Speaker: Alexander Hsieh, PhD student
Title: Detection of mosaic single nucleotide variants in exome sequencing data and implications for congenital heart disease
Abstract: The contribution of somatic mosaicism, or genetic mutations arising after oocyte fertilization, to congenital heart disease (CHD) is not well understood. Further, the relationship between mosaicism in blood and cardiovascular tissue has not been determined. We developed a computational method, Expectation-Maximization-based detection of Mosaicism (EM-mosaic), to analyze mosaicism in exome sequences of 2530 CHD proband-parent trios. EM-mosaic detected 326 mosaic mutations in blood and/or cardiac tissue DNA. Of the 309 detected in blood DNA, 85/94 (90%) tested were independently confirmed. Twenty-five mosaic variants altered CHD-risk genes, affecting 1% of our cohort. Of these 25, 22/22 candidates tested were confirmed. Variants predicted as damaging had higher variant allele fraction than benign variants, suggesting a role in CHD. The frequency of mosaic variants above 10% mosaicism was 0.13/person in blood and 0.14/person in cardiac tissue. Analysis of 66 individuals with matched cardiac tissue available revealed both tissue-specific and shared mosaicism, with shared mosaics generally having higher allele fraction. We estimate that ~1% of CHD probands have a mosaic variant detectable in blood that could contribute to cardiac malformations, particularly those damaging variants expressed at higher allele fraction compared to benign variants. Although blood is a readily-available DNA source, cardiac tissues analyzed contributed ~5% of somatic mosaic variants identified, indicating the value of tissue mosaicism analyses.
Speaker: Michelle Chau, PhD student
Title: Developing a user-centered, machine learning approach to identify preferences for inspirational social media health-related images for young populations
Abstract: Nutrition interventions for adolescents and young adults (AYAs) increasingly rely on mobile platforms and social media. Most assume nutritional decisions are rational, targeting intentions such as goal setting and self-monitoring.
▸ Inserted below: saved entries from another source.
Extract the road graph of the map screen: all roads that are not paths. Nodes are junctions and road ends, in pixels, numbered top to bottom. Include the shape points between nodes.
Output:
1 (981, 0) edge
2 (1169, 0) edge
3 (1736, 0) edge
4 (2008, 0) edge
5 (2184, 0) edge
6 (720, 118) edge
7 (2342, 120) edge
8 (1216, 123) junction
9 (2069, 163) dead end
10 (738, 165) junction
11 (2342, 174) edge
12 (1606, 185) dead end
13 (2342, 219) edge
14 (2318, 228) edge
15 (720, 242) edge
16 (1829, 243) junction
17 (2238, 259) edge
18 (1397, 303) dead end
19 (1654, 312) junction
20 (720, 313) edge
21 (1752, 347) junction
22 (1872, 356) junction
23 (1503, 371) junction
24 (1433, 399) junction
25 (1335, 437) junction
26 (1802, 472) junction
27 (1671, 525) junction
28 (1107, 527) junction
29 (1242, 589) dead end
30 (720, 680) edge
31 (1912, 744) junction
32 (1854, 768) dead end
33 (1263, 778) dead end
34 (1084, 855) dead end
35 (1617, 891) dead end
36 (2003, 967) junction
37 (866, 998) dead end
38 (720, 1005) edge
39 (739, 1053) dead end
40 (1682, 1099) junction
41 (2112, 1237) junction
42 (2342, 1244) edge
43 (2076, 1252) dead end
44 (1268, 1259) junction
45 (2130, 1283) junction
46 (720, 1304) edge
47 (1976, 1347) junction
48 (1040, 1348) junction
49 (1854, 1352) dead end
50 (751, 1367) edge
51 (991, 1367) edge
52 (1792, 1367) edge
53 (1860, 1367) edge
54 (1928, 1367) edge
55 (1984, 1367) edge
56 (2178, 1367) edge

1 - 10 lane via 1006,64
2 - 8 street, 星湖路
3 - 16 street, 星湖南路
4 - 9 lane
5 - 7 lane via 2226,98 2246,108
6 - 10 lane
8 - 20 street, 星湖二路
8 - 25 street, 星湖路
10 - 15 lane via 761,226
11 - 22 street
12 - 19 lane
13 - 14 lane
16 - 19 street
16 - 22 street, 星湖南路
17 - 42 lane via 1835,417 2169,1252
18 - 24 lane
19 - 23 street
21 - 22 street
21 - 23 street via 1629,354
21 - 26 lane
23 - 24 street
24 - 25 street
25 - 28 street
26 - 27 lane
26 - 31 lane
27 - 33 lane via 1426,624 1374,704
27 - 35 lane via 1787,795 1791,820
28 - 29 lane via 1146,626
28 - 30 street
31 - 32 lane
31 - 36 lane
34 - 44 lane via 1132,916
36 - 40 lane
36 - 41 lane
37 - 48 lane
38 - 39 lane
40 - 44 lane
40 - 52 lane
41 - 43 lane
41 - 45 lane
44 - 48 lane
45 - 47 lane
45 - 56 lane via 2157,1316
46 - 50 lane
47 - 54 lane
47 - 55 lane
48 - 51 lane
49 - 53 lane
However, in the absence of motivation and time, nutrition choices are often automatic and based on heuristics. The use of images is a simple way to deliver heuristic messaging. My preliminary research showing AYAs frequent use of social media for inspiration, further suggests health-related images may be suitable for nutrition interventions with these groups. Previous studies have explored inspirational social media content using qualitative and manual methods. However, there is an active area of research in computational visual analysis that explores preferences and prediction for image retrieval and recommendation tasks. The application of these techniques within health and specifically how to translate human preferences into the technical requirements needed to identify inspirational images for nutrition and young populations is underexplored. In this talk, I will discuss a study to identify image features that are relevant for inspiring healthy eating in health-related social media content. Further, I will discuss future directions for exploring how these features may be incorporated into machine learning models.